:: Exercise ::
Copy the Slurm-in-Docker text from "This is an adaptation" up to and including "same host machine.", swapping "Docker Compose" for "Podman Compose".

This is an installation of a Slurm cluster inside Docker.
This is an adaptation of the work done by Rodrigo Ancavil del Pino:
https://medium.com/analytics-vidhya/slurm-cluster-with-docker-9f242deee601
There are three containers:
- A front-end container that acts as a Slurm cluster front-end node
- A master container that acts as a Slurm master node
- A node container that acts as a Slurm compute node
These containers are launched using Docker Compose to build
a fully functioning Slurm cluster. A docker-compose.yml
file defines the cluster, specifying ports and volumes to
be shared. Multiple instances of the node container can be
used to create clusters of different sizes. The cluster
behaves as if it were running on multiple nodes even if the
containers are all running on the same host machine.
To start the slurm cluster environment:
docker-compose -f docker-compose.yml up -d
To stop the cluster:
docker-compose -f docker-compose.yml stop
To check the cluster logs:
docker-compose -f docker-compose.yml logs -f
(stop logs with CTRL-c")
To check status of the cluster containers:
docker-compose -f docker-compose.yml ps
To check status of Slurm:
docker exec slurm-frontend sinfo
To run a Slurm job:
docker exec slurm-frontend srun hostname

:: Provided information ::
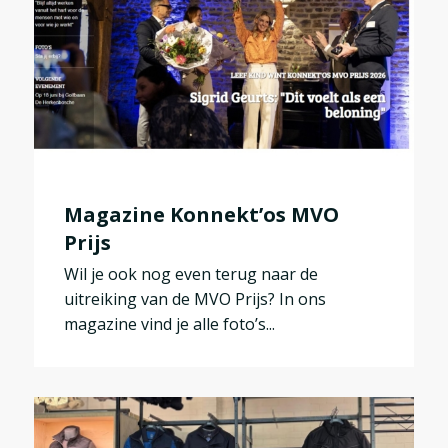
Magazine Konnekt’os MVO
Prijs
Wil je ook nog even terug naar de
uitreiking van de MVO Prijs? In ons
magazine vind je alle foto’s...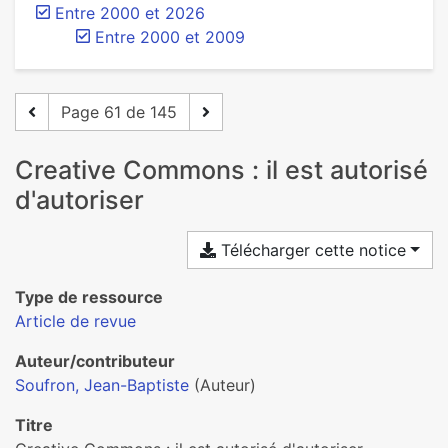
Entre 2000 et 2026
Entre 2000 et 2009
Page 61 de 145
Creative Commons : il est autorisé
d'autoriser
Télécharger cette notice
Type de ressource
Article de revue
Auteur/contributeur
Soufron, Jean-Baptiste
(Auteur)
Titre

:: Task response ::
This is an adaptation of the work done by Rodrigo Ancavil del Pino:
https://medium.com/analytics-vidhya/slurm-cluster-with-docker-9f242deee601
There are three containers:
- A front-end container that acts as a Slurm cluster front-end node
- A master container that acts as a Slurm master node
- A node container that acts as a Slurm compute node
These containers are launched using Podman Compose to build
a fully functioning Slurm cluster. A docker-compose.yml
file defines the cluster, specifying ports and volumes to
be shared. Multiple instances of the node container can be
used to create clusters of different sizes. The cluster
behaves as if it were running on multiple nodes even if the
containers are all running on the same host machine.